Benedikt Voigt wundert sich, warum es in Whistler plötzlich so still geworden ist. Dabei liegt die Antwort auf der Hand: Es ist Eishockeyzeit.

Etwas stimmt nicht in der Fußgängerzone von Whistler. Sie ist so ruhig geworden. Sind die Winterspiele von Vancouver eine Woche zu früh beendet worden? Auf dem Spielplatz an der Medal Plaza spielen tatsächlich Kinder. An den Vortagen hatten hier Jugendliche zu Musik aus Ghettoblastern getanzt und waren auf Mini-Rodelschlitten die Kinderrutsche hinuntergefahren. Jetzt sind sie verschwunden. Niemand wartet vor dem Olympic Store, um weinrote Olympiahandschuhe zu kaufen. Plötzlich dringt ein Schrei des Entsetzens vom Village Place herüber. Da fällt es dem Olympiaberichterstatter wieder ein: Es ist Eishockeyzeit, Kanada gegen USA.
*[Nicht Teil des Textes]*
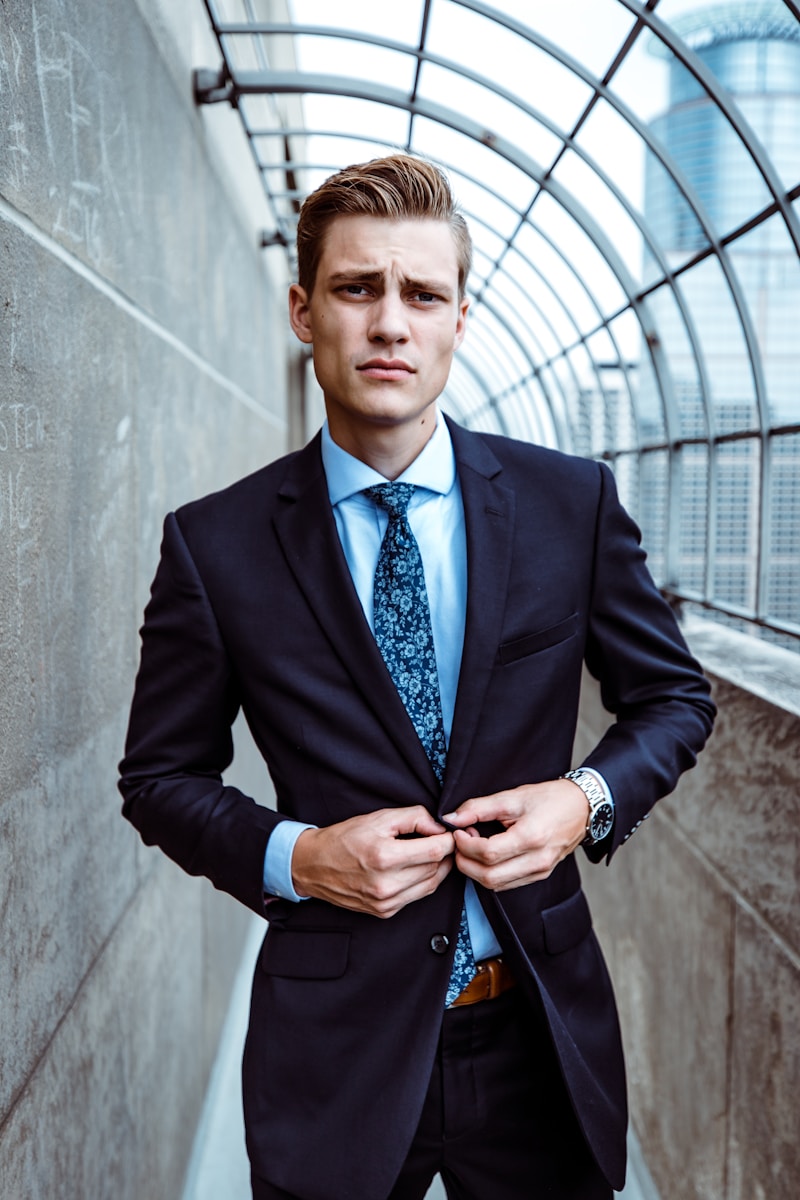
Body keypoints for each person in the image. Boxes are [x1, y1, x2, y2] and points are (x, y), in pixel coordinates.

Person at [119, 154, 715, 1200]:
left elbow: (672, 698)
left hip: (537, 1029)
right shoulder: (215, 547)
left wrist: (579, 804)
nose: (389, 323)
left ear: (457, 318)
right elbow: (159, 777)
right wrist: (296, 856)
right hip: (332, 1052)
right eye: (357, 289)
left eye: (420, 294)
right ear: (304, 312)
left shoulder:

Rund tausend Zuschauer sitzen oder stehen am Village Place vor einer riesigen Leinwand, alle umliegenden Bars sind überfüllt. Der Fernsehkommentar dröhnt über den Platz, viele tragen ein rotes Ahornblatt auf den Wangen, manche haben die kanadische Flagge mitgebracht. Es ist still, die USA haben nach nur 41 Sekunden das 1:0 erzielt haben. Ein paar US-Amerikaner freuen sich. „Hey Dude“, sagt ein Snowboard-Kid, „kannst du das glauben, nach 41 Sekunden?“ Dann ist es vorbei mit der Ruhe. Die Menge springt auf, ein Bierbecher fällt vom Tisch, zwei Jungs rennen mit einer riesigen Kanada-Fahne durch die Menge, das 1:1.

Später im Pressezentrum erlebt der Olympiaberichterstatter eine Merkwürdigkeit. Erst dringt der Jubel vom Village Place zu ihm hinüber – und als er aufblickt, fällt auf dem Monitor der erneute Ausgleich für Kanada. Wird das Spiel im Pressezentrum zeitverzögert übertragen? Nein, das dritte kanadische Tor fällt wieder synchron. Kurz vor dem Ende aber verlassen die ersten Zuschauer den Village Place, das Spiel ist verloren. Wahrscheinlich kommen sie am Sonntag wieder. Dann ist Endspiel.